***** Task material *****

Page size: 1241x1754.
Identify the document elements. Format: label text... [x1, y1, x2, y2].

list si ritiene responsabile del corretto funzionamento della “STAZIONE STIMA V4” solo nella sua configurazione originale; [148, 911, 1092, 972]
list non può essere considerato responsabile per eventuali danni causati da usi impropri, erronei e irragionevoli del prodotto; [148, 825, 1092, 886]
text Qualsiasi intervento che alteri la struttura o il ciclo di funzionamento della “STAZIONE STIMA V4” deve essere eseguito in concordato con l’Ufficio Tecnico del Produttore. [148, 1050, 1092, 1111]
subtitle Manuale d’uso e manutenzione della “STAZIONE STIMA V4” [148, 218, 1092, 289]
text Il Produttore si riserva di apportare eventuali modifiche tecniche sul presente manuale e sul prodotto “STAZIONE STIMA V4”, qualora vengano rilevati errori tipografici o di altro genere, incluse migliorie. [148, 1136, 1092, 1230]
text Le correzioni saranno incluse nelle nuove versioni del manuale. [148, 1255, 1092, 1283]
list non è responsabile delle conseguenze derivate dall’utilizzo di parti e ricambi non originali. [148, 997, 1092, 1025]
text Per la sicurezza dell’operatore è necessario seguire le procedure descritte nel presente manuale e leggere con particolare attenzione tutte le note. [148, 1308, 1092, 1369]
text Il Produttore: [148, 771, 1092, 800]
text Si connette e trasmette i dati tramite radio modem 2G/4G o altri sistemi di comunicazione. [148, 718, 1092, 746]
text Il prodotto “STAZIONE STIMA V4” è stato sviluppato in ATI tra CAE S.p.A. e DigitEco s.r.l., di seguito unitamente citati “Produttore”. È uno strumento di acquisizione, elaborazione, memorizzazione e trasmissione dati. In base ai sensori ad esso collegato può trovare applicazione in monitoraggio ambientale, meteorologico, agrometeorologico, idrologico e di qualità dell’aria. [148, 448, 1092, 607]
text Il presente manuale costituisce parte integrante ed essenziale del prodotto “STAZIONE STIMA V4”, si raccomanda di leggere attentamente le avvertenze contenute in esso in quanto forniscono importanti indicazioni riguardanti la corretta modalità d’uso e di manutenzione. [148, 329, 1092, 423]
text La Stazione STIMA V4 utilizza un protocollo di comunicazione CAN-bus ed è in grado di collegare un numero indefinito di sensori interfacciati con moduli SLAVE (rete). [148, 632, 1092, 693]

*****

* [Given request]: Write out the lines above word for word, starting at the first line and ending at the line containing "Identify the document", with both of those lines included.

* [Solution to the exercise]:
Page size: 1241x1754.
Identify the document elements. Format: label text... [x1, y1, x2, y2].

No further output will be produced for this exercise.